As Christine Negroni in notes in Halifax’s Chronicle-Herald, United Airlines could have done better than to have lost the luggage of Dave Carroll, a Nova Scotia-based musician now famous for his music video criticizing the airlines’ response to a damage claim that he’d filed.
David Carroll’s boyish face has become a symbol for the embattled consumer ever since baggage handlers at United Airlines broke his guitar on a flight last summer and the airline refused to pay for the repair.
Frustrated, the singer-songwriter created a music video titled United Breaks Guitars that became an Internet sensation.
The video got the attention of United Airlines and the Canadian guitarist met with top level executives, who promised to do better. But Mr. Carroll’s already tenuous confidence in United’s promises has faltered because, on arriving in Colorado over the weekend to speak at a conference on customer service, his old nemesis was at it again.
One of the three bags he’d checked in Saskatchewan failed to arrive when he did.
For more than an hour on Sunday, Mr. Carroll said he was told he could not leave the international baggage claim area at Denver International Airport because his bag was delayed, not lost, and he must be there to claim it when it came down the conveyor belt.
“I’m the only person pacing around this room,” Mr. Carroll said, describing how he was caught between the order from United to stay and a U.S. Customs official telling him to go.
Responding to the episode, United Airlines spokeswoman Robin Urbanski wrote in an email, “We will fully investigate what regretfully happened.”

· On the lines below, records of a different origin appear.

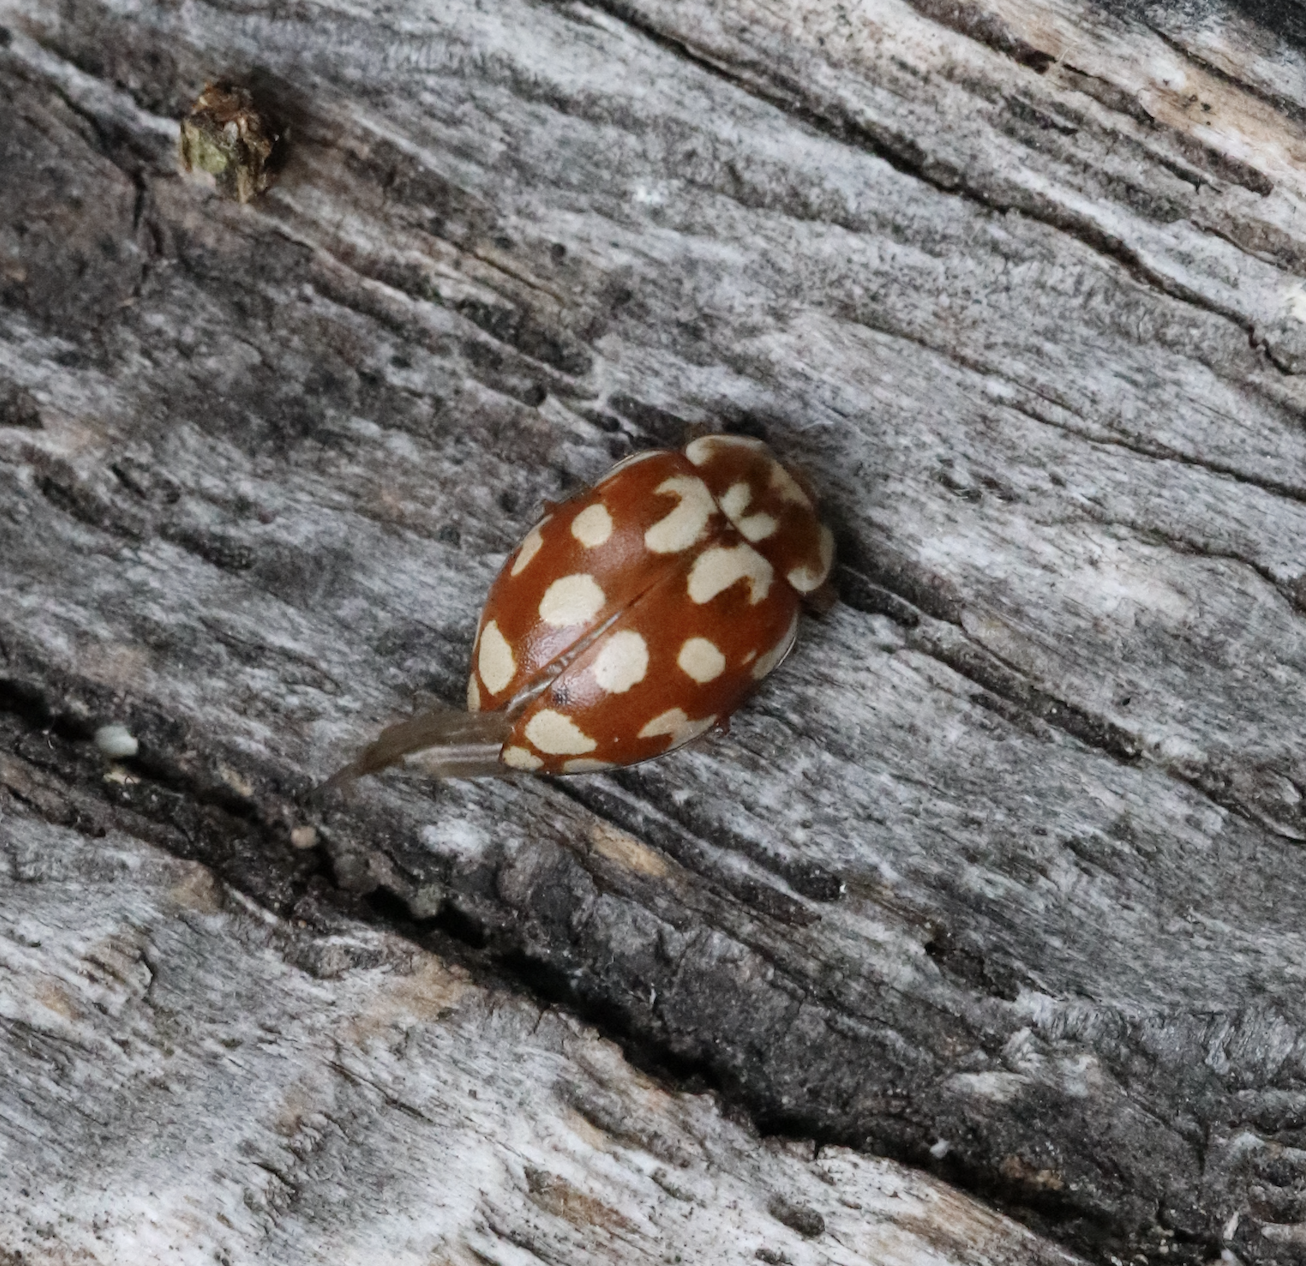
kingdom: Animalia
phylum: Arthropoda
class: Insecta
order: Coleoptera
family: Coccinellidae
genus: Myrrha
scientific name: Myrrha octodecimguttata
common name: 18-spot ladybird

The rest of his story is hardly unique, as many air travellers can attest. The bag, containing some musical equipment, shoes and CDs, became a frequent flyer, meandering across international borders inching ever nearer to Mr. Carroll’s destination in Colorado Springs, but not quite arriving.
But the bag’s journey is far less interesting than its owner’s. Mr. Carroll has gone from modest popularity in Canada to an internationally known spokesman for the disrespected consumer. His father-in-law, Brent Sansom, has become his business advisor to help him sort thousands of requests to speak and perform.
But there could have been no more appropriate audience to hear the latest instalment in the ongoing adventure between Mr. Carroll and United Airlines than the group of customer service executives to whom he spoke on Tuesday — albeit without his dress shoes and the United Breaks Guitars CD packed in his still undelivered suitcase.